I must be in the minority, but I don't feel jealous at all if my partner was flirting/being flirted with. In fact, it makes me feel pretty 'proud' ... he's an attractive man, so why wouldn't women be flirting with him? The idea of him being with another women sexually also doesn't bother me. It's rather exciting, imo. I love seeing the boy happy and if he can receive things (not just sex, btw) from other people that make him happy, it makes me happy and it's a positive thing.
Nice post - I think that's really what it's all about. Loving someone so much that you truely just want them to be happy, and they feel the same about you, and whatever gets you there is a good thing.
However, if you are feeling jealousy over your partner having sex with other women, that's quite a different thing. That's a situation where it's quite appropriate to have a response of jealousy.
Is it? Why? I see that this is obvious to you, but not so much to me. Also I would not say that I push the feelings away, I deal with them and talk them out. A feeling is just a feeling, some are pleasant, some aren't.
Anytime we try to deny feelings that we really feel, it ends up coming back to biting us in the arse in some way later on down the track.

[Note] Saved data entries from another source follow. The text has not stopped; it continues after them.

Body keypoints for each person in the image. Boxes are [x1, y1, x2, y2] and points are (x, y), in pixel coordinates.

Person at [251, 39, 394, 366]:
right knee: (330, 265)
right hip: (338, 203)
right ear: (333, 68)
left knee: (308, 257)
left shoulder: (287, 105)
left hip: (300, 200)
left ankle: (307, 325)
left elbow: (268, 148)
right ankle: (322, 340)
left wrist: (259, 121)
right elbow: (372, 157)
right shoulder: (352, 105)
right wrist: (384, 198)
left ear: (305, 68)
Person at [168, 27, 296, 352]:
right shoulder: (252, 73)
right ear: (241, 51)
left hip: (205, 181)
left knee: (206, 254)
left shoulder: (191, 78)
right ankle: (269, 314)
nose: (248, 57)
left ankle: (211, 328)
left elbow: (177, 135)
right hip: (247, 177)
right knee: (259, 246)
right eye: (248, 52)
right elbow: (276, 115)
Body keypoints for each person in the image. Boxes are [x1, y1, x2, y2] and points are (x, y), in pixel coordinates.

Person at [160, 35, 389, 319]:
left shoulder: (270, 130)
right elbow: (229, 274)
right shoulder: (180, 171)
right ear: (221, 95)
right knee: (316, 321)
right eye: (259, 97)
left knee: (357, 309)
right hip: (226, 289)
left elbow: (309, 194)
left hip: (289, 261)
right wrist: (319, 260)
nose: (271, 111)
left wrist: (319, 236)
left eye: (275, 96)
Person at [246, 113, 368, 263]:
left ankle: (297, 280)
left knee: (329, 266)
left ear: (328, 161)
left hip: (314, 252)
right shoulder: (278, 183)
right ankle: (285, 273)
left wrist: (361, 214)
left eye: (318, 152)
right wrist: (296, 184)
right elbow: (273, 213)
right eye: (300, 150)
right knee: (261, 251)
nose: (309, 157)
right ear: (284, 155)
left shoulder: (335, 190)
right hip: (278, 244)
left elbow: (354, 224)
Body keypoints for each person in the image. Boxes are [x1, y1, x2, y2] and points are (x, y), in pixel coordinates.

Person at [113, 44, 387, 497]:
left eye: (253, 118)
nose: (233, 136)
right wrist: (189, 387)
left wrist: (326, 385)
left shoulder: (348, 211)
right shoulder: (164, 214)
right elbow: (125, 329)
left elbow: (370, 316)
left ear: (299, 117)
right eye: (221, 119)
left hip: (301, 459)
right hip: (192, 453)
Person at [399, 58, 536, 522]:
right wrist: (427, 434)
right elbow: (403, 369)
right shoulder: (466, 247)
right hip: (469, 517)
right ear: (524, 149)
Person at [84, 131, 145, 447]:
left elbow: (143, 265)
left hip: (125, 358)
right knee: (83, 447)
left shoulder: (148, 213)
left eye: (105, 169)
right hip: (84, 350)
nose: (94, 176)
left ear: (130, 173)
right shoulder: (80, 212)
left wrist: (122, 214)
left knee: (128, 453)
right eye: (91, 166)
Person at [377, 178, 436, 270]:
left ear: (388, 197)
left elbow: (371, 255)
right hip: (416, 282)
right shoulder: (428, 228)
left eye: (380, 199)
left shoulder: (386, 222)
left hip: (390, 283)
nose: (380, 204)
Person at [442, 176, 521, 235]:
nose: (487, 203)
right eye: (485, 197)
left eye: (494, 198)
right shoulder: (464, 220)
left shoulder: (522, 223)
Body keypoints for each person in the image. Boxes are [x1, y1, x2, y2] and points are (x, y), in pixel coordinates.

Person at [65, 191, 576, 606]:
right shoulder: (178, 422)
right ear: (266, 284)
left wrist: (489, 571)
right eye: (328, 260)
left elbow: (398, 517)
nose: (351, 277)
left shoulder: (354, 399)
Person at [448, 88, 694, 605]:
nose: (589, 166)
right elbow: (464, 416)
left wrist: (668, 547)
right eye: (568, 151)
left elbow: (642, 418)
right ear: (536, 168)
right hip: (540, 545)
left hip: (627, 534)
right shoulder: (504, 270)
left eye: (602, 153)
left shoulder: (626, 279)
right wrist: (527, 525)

The funny thing is that I think to be monogamous, my partner and I would be forced to deny our feelings. If I said I didn't want to sleep with the cute bartender that would be lying about an attraction I felt to him. All these feelings would just be locked inside, building and unable to be expressed. I would be fantasizing and building up my crushes in my head. Wondering what it would be like.
I'd rather get over my jealousy than every person I'm ever attracted to.
To me this is obvious, I could limit positive emotions (love, attraction) and relationships to protect myself from (I think irrational) feelings like jealousy, or I could learn to deal with certain uncomfortable feelings, and my boyfriend and I can both be free to experience any relationship we desire.